Pride of the Yankees

Republished from the show notes of my other site, Fuds on Film.

Baseball has, of course, been formally recognised by the U.N. as the world’s most boring sport, if you can call grown men hitting a ball with a stick a sport. Baseball “games”, if something so antithetical to fun can be called a game, often stretch on for upwards of forty hours, making it only slightly less reprehensible a pastime than cricket.

I hadn’t seen Pride of the Yankees, a biopic of famed slugger Lou Gehrig until just the other day, despite it being something of a touchstone for the genre.

Gehrig, for the uninitiated, which I would have counted myself among until, well, just the other day, is one of baseball’s most successful baseballmen, hitting many baseballs with his baseballstick and running, running, running in a circle, like a dog chasing his tail, were it a dog with a unnaturally large radius. Sorry. I may not be giving the sport the respect it thinks it deserves. Let’s try again.

Lou Gehrig was born at the turn of the 20th century to humble, if not dirt poor origins, and discovered he had a talent for baseball at a young age. Despite the wishes of his mother (Elsa Janssen) to go into a more respectable profession, he winds up pursing baseball firstly on a college scholarship and then, after some largely skipped over turns in the minor leagues, as a member of the New York Yankees, alongside other legends like Babe Ruth.

Ruth plays himself in this biopic, but Gehrig is played, charmingly, by Gary Cooper, making his first Fuds On Film appearance, I think. We must cover more films of this era. While, unavoidably, this film must mention his career, it does taking something of a back seat – Gehrig’s achievements being fresh in the mind of contemporary audiences – and covers more his relationship with his family and wife Eleanor (Teresa Wright).

Gehrig had, by any standards, a remarkable career, and even as someone who understands very little of the statistics thrown around in the sport, it’s clear that he’s one of the all time great baseballmen. This film’s not tasked with hammering home quite how remarkable a career, so it may require anyone not familiar to the sport to take on a bit of extra-curricular research in that regard, but it does a great job of showing Gehrig as a nice a human being as there is.
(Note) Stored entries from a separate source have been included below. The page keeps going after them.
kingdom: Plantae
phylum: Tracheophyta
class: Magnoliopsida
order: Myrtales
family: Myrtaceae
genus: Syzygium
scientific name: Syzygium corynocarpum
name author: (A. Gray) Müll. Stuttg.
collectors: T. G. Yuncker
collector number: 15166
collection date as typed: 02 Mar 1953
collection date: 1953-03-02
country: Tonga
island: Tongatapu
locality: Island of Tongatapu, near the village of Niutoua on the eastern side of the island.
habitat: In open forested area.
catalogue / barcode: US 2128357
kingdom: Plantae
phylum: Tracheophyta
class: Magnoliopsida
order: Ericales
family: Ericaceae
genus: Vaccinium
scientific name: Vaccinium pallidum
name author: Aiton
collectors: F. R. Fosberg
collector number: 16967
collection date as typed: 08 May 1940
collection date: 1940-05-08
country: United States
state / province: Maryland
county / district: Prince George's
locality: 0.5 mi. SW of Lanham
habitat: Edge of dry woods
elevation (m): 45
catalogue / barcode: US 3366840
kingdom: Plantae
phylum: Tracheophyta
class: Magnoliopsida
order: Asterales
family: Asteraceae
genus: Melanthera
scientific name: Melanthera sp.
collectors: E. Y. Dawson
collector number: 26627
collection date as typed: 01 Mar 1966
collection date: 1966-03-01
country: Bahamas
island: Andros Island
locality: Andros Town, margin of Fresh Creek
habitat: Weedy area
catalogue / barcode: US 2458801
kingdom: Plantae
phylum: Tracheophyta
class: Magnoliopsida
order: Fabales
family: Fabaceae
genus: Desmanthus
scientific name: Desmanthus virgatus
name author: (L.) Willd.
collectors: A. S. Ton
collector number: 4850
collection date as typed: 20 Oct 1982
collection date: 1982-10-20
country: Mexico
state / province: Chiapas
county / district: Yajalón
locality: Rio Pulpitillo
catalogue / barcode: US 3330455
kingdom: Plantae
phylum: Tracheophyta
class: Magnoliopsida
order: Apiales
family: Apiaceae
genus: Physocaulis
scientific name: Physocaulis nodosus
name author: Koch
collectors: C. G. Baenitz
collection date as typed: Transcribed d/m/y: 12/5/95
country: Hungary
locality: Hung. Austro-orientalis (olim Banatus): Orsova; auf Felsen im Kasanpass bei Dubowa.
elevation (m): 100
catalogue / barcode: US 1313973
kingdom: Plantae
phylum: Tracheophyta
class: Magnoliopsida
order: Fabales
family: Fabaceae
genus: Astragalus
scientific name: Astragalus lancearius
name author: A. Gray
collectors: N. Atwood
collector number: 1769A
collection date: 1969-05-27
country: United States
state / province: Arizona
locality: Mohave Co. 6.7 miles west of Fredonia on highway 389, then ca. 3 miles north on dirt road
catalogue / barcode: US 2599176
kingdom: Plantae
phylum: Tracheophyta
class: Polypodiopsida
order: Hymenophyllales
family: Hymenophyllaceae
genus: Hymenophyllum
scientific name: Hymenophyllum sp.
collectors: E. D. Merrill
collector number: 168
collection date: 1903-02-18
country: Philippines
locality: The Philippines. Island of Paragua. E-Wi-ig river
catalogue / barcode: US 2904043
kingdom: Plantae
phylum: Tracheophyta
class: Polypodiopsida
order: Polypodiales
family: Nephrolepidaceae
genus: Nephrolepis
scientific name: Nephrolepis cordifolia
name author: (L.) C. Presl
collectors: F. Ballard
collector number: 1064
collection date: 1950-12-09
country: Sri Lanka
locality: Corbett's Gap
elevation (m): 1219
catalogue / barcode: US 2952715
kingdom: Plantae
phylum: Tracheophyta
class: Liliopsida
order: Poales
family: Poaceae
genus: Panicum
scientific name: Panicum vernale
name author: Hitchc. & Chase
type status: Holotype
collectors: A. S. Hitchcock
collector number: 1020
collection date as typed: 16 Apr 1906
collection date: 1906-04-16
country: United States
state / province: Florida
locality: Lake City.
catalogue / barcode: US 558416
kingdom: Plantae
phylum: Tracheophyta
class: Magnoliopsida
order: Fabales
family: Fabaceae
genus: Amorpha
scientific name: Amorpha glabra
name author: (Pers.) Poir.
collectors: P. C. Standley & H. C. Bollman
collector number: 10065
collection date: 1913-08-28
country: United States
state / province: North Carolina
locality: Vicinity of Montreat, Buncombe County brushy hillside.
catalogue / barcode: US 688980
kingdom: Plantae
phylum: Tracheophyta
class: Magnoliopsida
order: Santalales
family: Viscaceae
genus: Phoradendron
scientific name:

Being a cynical bastard, and, well, just look at the timing, released just a year after the much-loved sportsman’s death from a motor neuron disease that in the U.S at least became synonymous with him, it’s clear that this is more of a homage than a tough, investigative piece of muck-raking. It’s glossed over certain facts that more hay might have been made of, were this released with some distance from this death. For example, his father’s alcoholism is not mentioned here, and one presumes it had at least some impact on Gehrig’s childhood.

That said, there were plenty of tales of Babe Ruth’s rambunctiousness around at the time, and it seems that no-one is coming forward with any hushed-up tales of Gehrig slaughtering puppies, so perhaps its true that Gehrig was, more or less, as The Pride of the Yankees suggests – a nice guy, who lived a happy life, quietly doing nice things for people with no expectation of being lauded for it, who had his life cut sadly short by a horrible disease.

The Pride of the Yankees achieves handily what it sets out to – lauding the life and times of a much loved sportsman. It’s light on drama and conflict, I suppose, so if it’s a rip-roaring rollercoaster you’re after then this isn’t the film for you, and it’s perhaps too hagiographic for some in this age of snark. It’s a roundly positive elegy for Gehrig, and rather like the man himself, I’ve got very little negative to say against it.